Step #1: Lose the mental conditioning.
People are taught from a very early age, about what is right and wrong.
How to behave and what the rules are.
This is done quite simply because you are too young to be able to reason for yourself. Your experience is too limited.
This is a good thing.
It helps prevent children from burning their faces off on a hot stove top burner.
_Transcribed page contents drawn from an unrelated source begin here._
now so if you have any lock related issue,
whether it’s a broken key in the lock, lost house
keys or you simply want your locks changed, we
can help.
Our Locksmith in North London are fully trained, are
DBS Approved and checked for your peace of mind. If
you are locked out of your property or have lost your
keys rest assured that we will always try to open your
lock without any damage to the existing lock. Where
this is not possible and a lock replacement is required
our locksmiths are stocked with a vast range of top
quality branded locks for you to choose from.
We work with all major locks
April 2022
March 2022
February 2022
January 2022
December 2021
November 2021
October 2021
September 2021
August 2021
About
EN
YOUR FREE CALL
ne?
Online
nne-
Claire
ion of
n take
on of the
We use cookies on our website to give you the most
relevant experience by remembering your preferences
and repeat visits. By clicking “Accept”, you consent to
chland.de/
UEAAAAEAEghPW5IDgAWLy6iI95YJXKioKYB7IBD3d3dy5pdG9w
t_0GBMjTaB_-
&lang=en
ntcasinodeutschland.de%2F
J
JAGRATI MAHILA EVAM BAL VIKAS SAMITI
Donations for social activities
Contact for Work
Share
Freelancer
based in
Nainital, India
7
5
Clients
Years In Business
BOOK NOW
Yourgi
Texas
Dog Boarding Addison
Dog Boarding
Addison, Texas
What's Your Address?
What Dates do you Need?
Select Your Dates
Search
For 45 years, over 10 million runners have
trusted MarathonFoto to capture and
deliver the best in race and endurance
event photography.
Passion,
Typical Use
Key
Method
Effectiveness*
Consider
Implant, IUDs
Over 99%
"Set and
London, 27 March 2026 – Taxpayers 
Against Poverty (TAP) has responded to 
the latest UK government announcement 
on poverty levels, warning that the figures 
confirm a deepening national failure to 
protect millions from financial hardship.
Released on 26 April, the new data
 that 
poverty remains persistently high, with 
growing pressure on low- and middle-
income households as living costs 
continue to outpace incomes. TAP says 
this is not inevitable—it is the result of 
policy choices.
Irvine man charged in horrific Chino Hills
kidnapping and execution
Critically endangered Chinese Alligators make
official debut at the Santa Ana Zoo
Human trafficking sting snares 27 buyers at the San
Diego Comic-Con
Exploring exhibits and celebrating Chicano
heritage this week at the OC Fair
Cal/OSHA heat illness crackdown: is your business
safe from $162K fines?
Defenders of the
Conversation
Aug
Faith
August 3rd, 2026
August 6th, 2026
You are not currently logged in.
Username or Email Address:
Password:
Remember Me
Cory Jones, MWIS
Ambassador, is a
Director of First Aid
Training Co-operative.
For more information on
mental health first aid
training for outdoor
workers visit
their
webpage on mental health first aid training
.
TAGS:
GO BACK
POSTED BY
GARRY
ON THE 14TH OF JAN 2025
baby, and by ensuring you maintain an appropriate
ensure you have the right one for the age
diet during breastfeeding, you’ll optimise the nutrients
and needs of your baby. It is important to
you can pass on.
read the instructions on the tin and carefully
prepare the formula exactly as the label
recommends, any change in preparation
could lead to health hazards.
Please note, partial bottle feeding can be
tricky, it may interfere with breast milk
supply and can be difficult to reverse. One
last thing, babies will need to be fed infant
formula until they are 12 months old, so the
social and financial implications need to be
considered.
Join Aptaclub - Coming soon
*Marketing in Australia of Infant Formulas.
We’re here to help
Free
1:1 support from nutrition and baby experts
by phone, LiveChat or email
Because, "Wow, it looks really bright when you get close to it ... OWWWWW!!!!!" immediately followed by a trip to the hospital, and years of plastic surgery is never a good thing.
However,
there comes a time when people become adults, and they have to think for themselves
.
"When I was a child, I spake as a child, I understood as a child, I thought as a child: But when I became a man, I put away childish things."
Step one is to
help your loved ones realize that they get to decide what
they
want to do.
This can be really tricky, and means that you have to know your partner really well.
If the person is rational, a philosophical debate can do wonders.
If they aren't you're going to have to prove them wrong about at least one of their hard and fast beliefs. This can introduce doubt, and will hopefully force a person to re-inspect some of their other beliefs.
Be very careful here though. Move slowly and cautiously.
It's not nice to rip away someone's view of reality, and not be there to hold their hand while they try and figure out what they are supposed to believe in again.
Causing someone to question their beliefs will be an incredibly personal thing, and if you don't know your partner well enough there's no point in doing it. It'd be much better to have your partner help you "Question your own beliefs". Self discovery can be contagious if shared.
Step #2: Analyze your partner carefully.
Take a good hard look at fetishes, and see what it is about them that gets the person off. (Lit has BILLIONS of examples)
Then take a look at your partner for similar qualities.
Are they hard on themselves and seek to punish themselves?
(Masochists in their most basic form)
In times of stress are they comforted by cuddling?
(Bondage anyone?)
Are they whores for praise?
(Exhibitionism?)
Are they a giving, nurturing person? or are they demanding?
(Dominance / Submissive roles -often the opposite of what is most commonly demanded of them on a daily basis)
Once you can see the beginnings in your partner, you will have some idea as to what new experiences will best net some results.
And the
Better
your partner gets off on the first attempts, the better any subsequent new things will be received.